Did you know that when we hear a message only about 7% of what’s important is the words we are saying. In fact 38% is about vocal aspects of communication (volume, tone, rhythm, pitch; not the actual words) and a further 55% is our body movements, primarily our facial expressions. Isn’t that astounding? To realize our words don’t really matter but how we communicate them is what gets processed and interpreted by the brain. Research in the field of non-verbal communication shows some parts of our faces are more revealing than others. For example, our eyes can communicate happiness, sadness or surprise. Our mouth and lips say a lot too. The most positively powerful facial expression is a smile. This is, by the way, a cross-cultural phenomenon.

Flickr / Felix Francis

What does this mean for relationships?

Well it means we make up stories about our partners based on their non-verbal behaviours. Then we usually decide that we are right about what we have just made up and that we know “What They are Thinking”  all by interpreting what they are NOT saying. What’s interesting is that our partners may not even be aware of what their non-verbal behaviour is communicating.

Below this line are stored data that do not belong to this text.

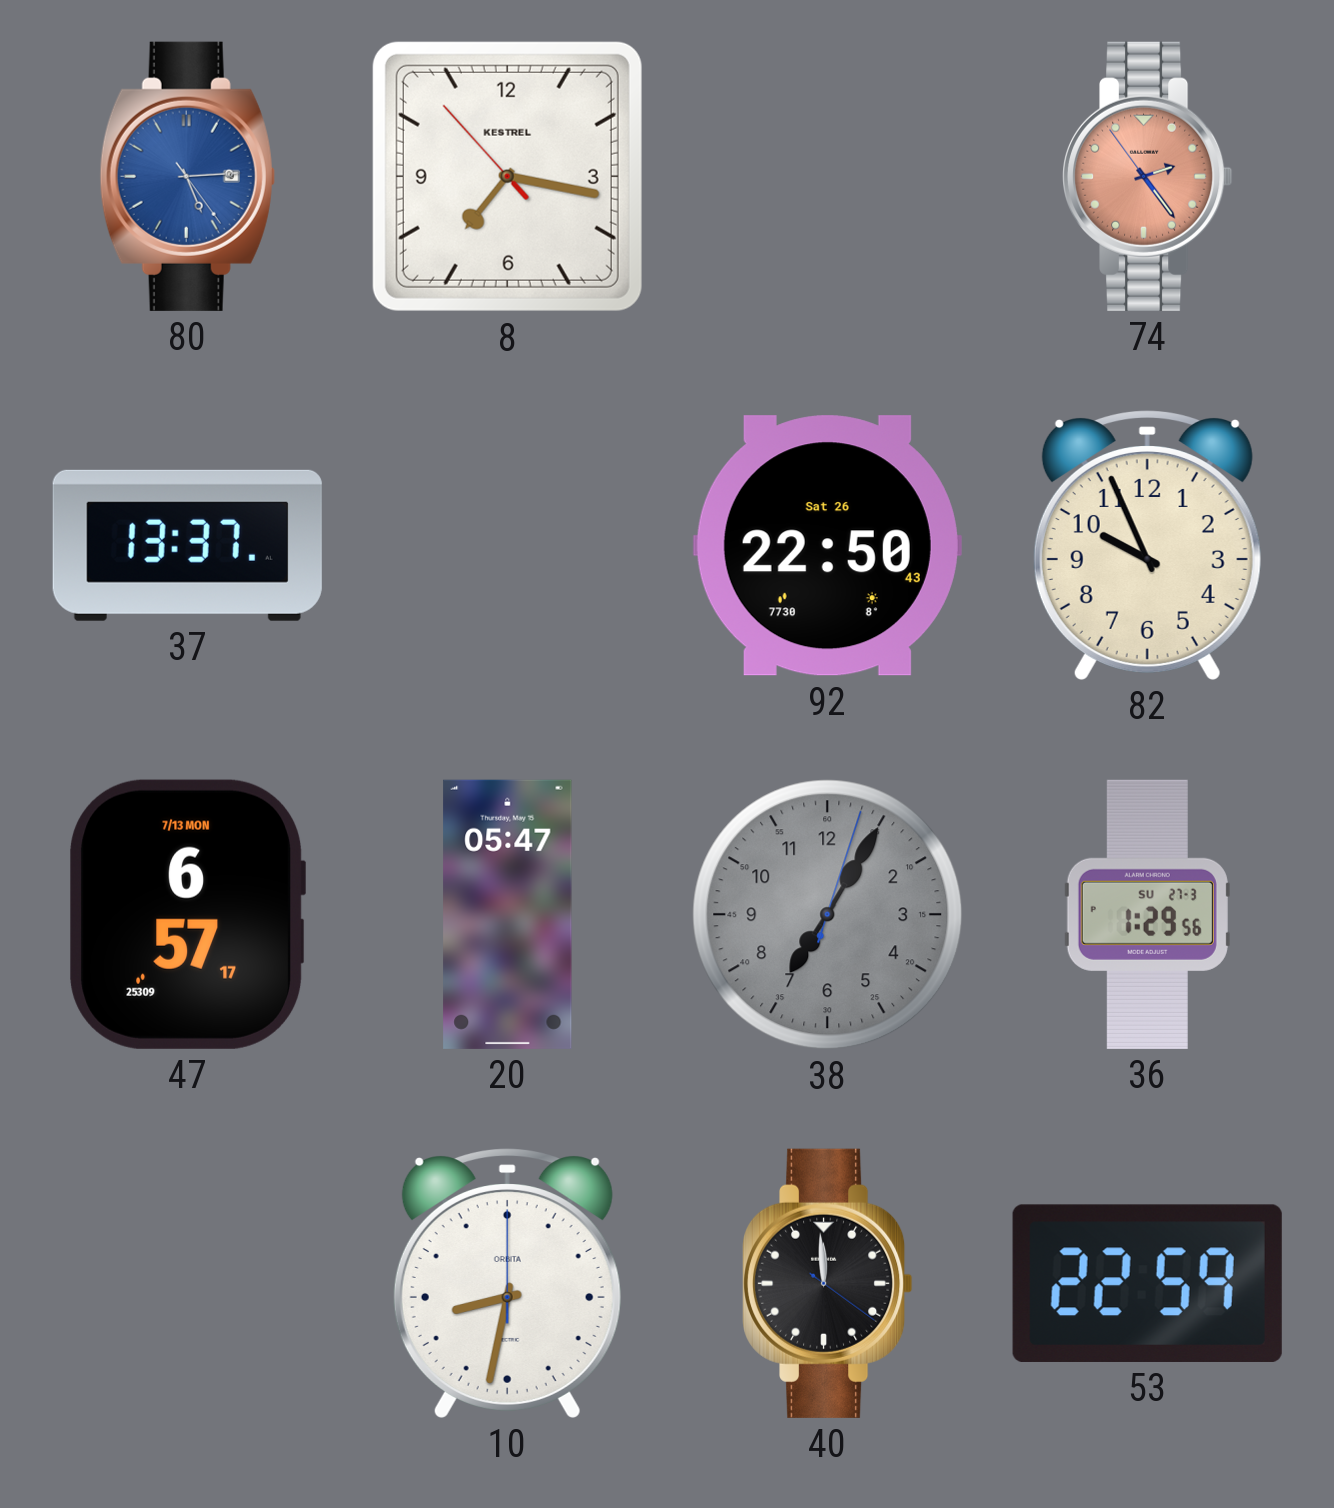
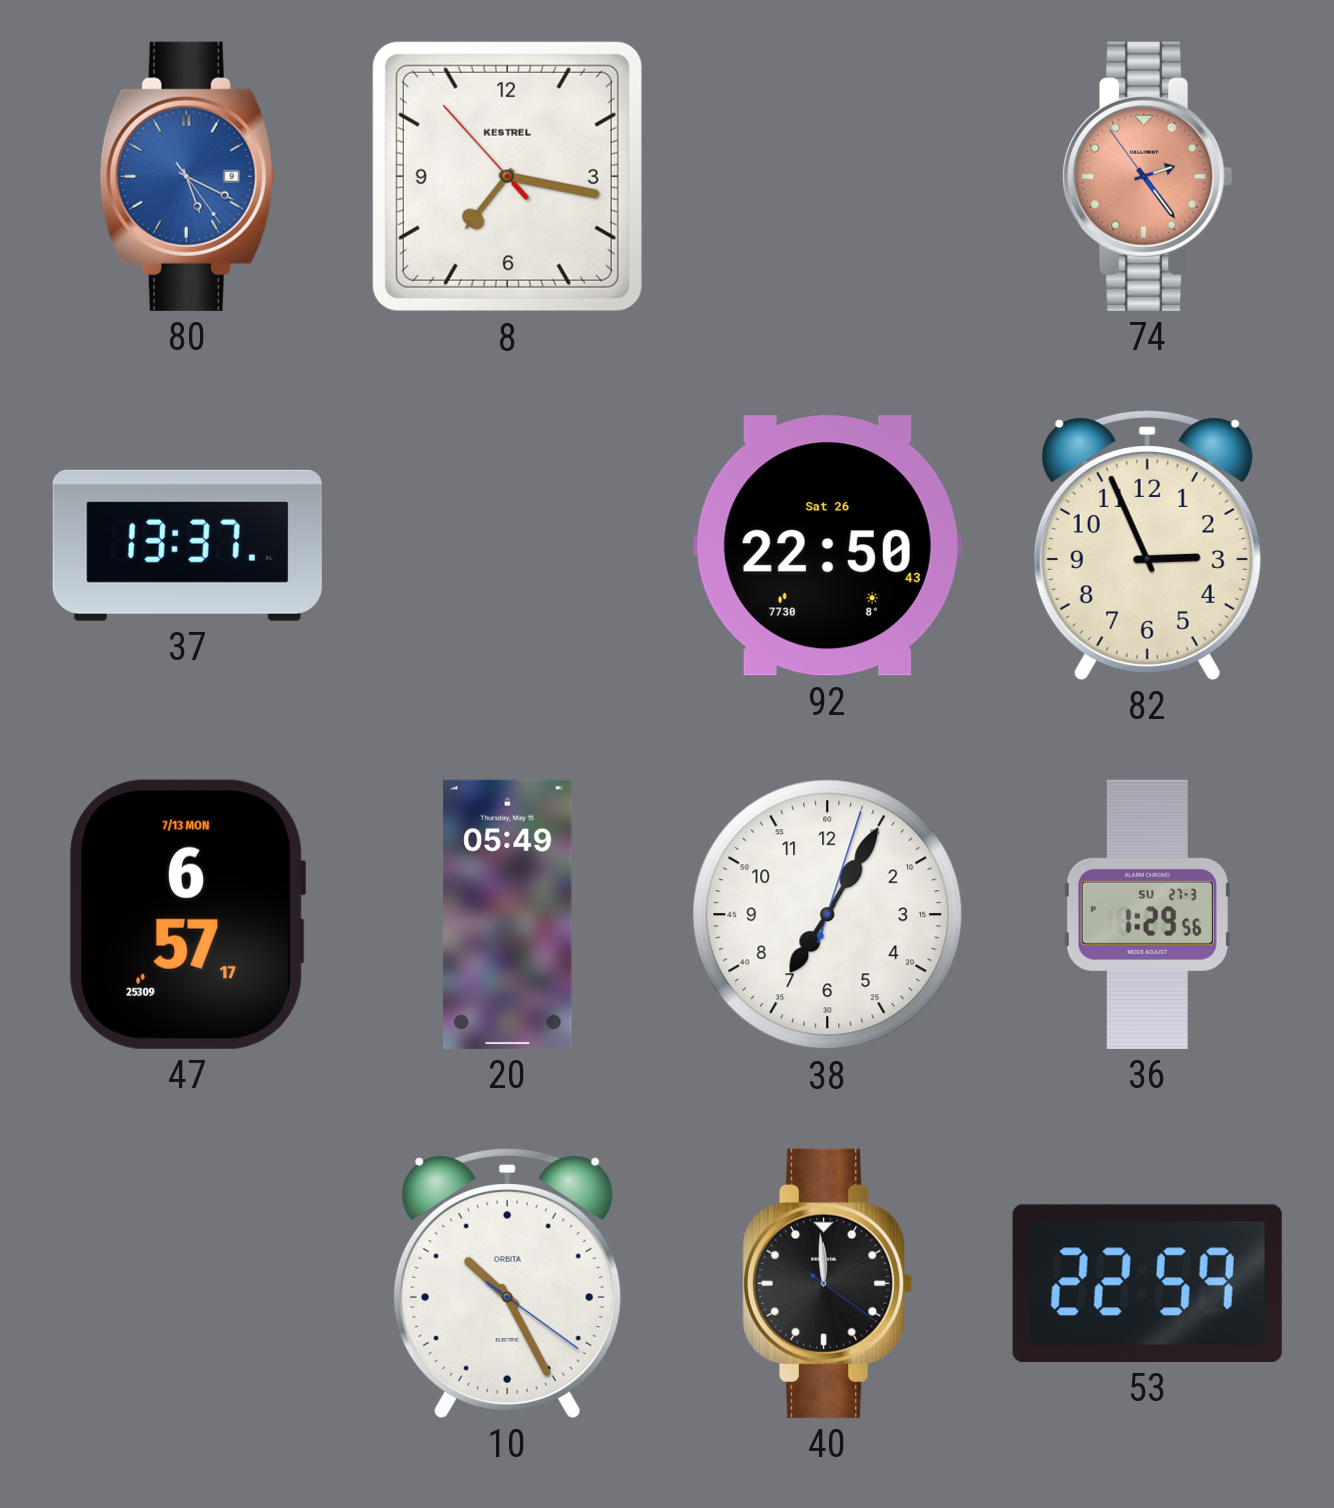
80: 5:14 -> 5:19
82: 9:56 -> 2:56
20: 05:47 -> 05:49
38 dial: grey -> white
10: 8:32 -> 10:25
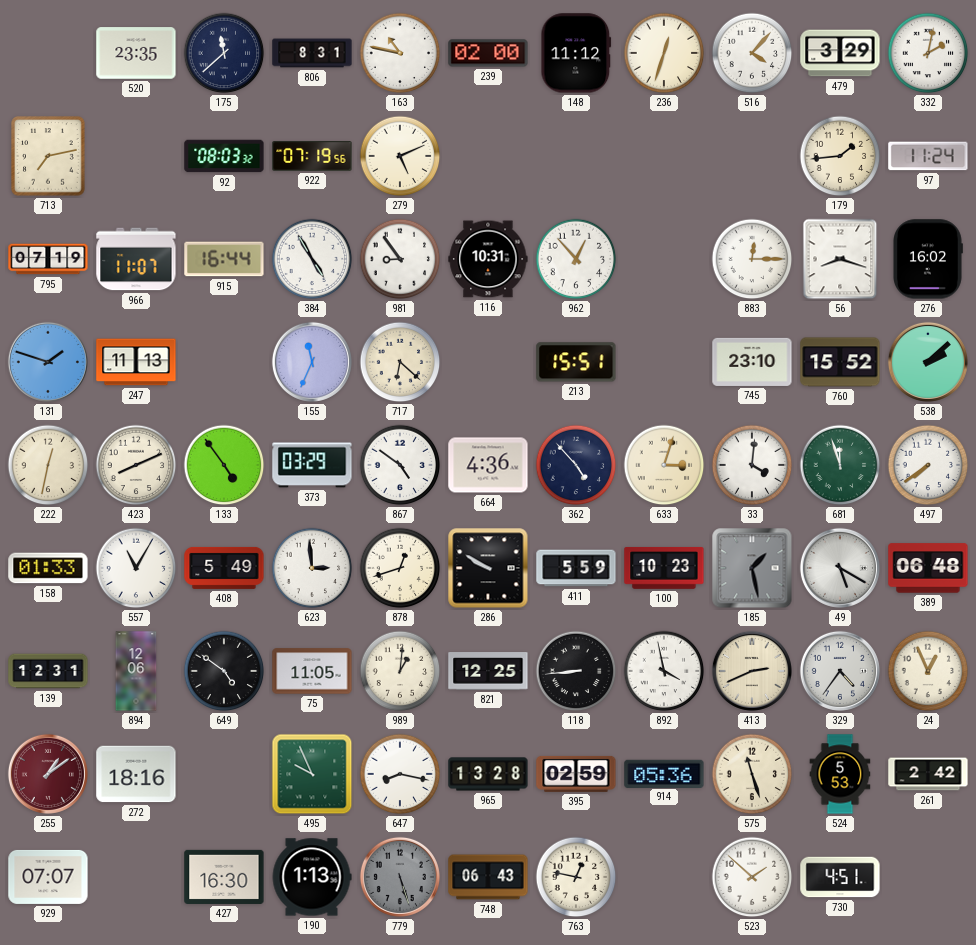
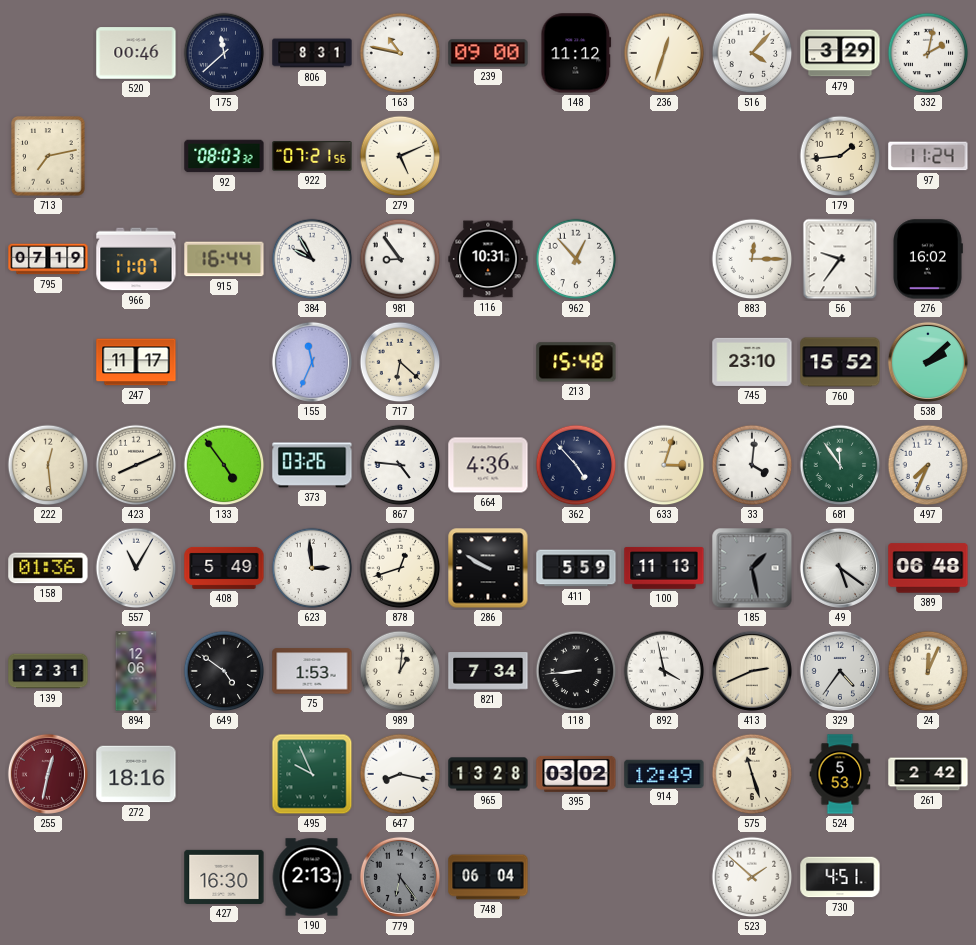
520: 23:35 -> 00:46
239: 02:00 -> 09:00
922: 07:19 -> 07:21
384: 4:55 -> 9:55
56: 8:18 -> 9:36
131: 1:48 -> none
247: 11:13 -> 11:17
213: 15:51 -> 15:48
222: 12:32 -> 12:29
373: 03:29 -> 03:26
867: 4:51 -> 4:46
681: 11:57 -> 11:54
497: 7:39 -> 7:34
158: 01:33 -> 01:36
100: 10:23 -> 11:13
49: 5:20 -> 5:21
75: 11:05 -> 1:53
821: 12:25 -> 7:34
24: 12:56 -> 12:04
255: 1:09 -> 12:32
395: 02:59 -> 03:02
914: 05:36 -> 12:49
929: 07:07 -> none
190: 1:13 -> 2:13
779: 5:27 -> 6:24
748: 06:43 -> 06:04
763: 12:47 -> none
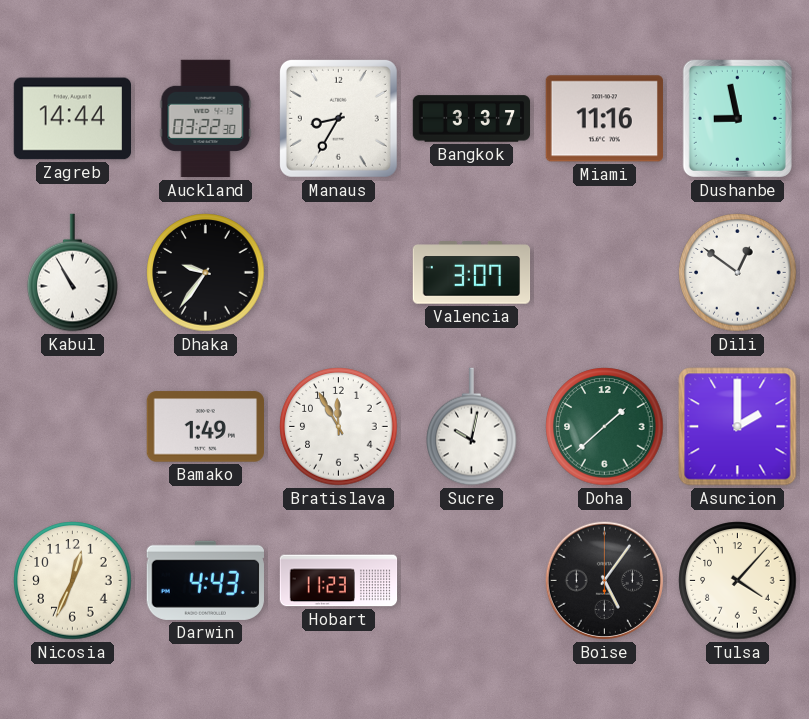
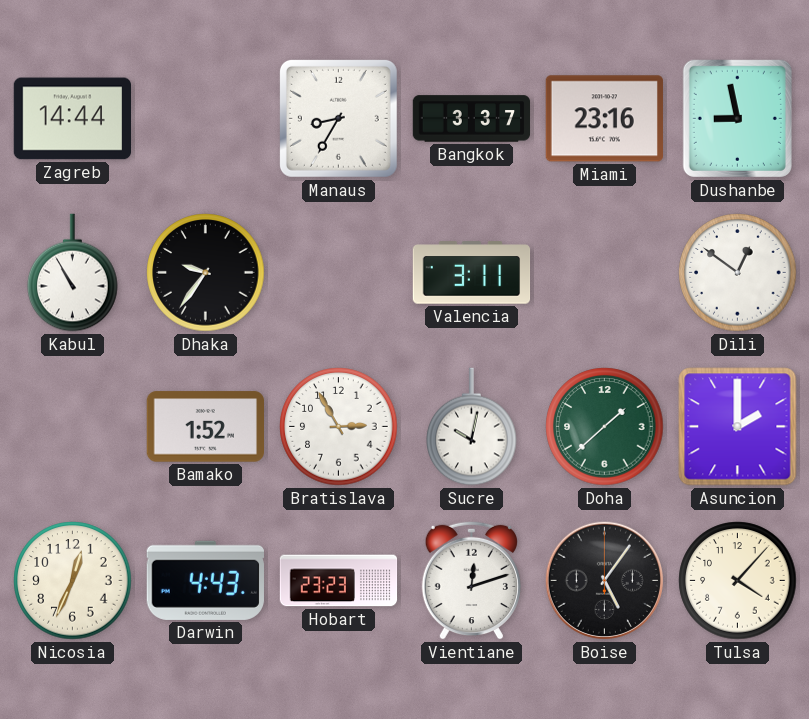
Auckland: 03:22 -> none
Miami: 11:16 -> 23:16
Valencia: 3:07 -> 3:11
Bamako: 1:49 -> 1:52
Bratislava: 11:55 -> 2:55
Hobart: 11:23 -> 23:23
Vientiane: none -> 12:12
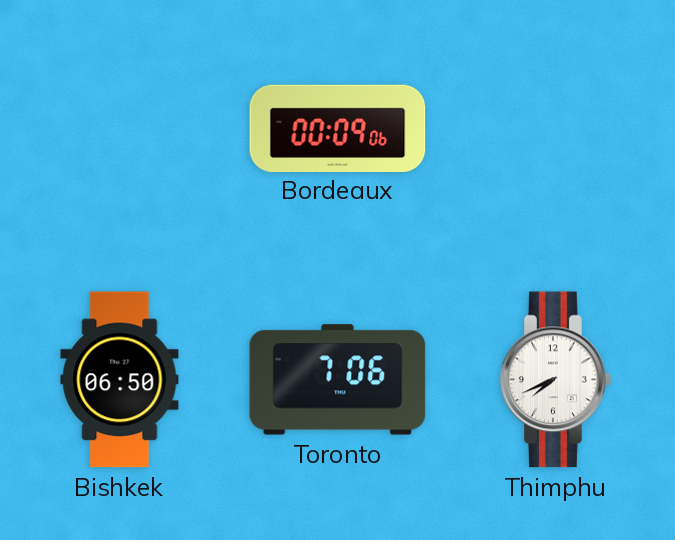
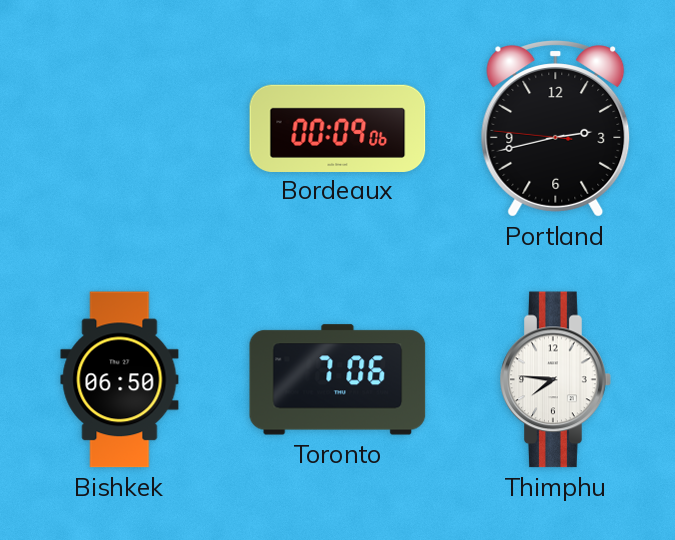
Portland: none -> 2:42
Thimphu: 7:41 -> 7:46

Here’s a case in point. For a long time my partner thought that when I made this certain look and wrinkled my forehead in a certain way I was angry. After years of believing this, and her withdrawing because she wanted to avoid my anger, we realized it.  That wrinkle in my brow was something I was doing unconscionably when I was really concentrating on what she was saying. I was not angry. But of course when she withdrew thinking I was angry when I was not, I got really angry because she was withdrawing! Guess what, this only reinforced her interpretation. We could have saved a lot of mis-communications if we had only realized this much earlier by just sitting down and checking it out,  but you live and learn!

Note to self…

By the way, sometimes our thoughts about our partner’s non-verbal communication and their thoughts about ours are correct. Problem is, when we react instead of dialoguing about our perceptions, things usually DO NOT go well.

Note to self, remember to check out my  perceptions and assumptions and then be prepared to HEAR the answer and ACCEPT it.

Here are some perfectly positive non-verbals that I guarantee will help your relationship…

Dare Ya-

When your partner comes home, go to them, greet them with a warm hug and sit down with them and listen to how their day was without distractions, just say “mmm”, “wow,” “tell me more.”

Make a conscious effort to reach out and touch your partner more in the way they like. When your partner touches you, touch them back.

Next time you are out with your partner with friends, catch their gaze and wink at them! (This is one of the best!)

Let your finger gently drift across your partner’s cheek when you are standing close to them.

Squeeze your partner’s hand next time you are in public to connect with them.

Smile at your partner and hold their gaze with your eyes for a little longer than usual!

Have fun and if this scares you, good. I never promised it was easy!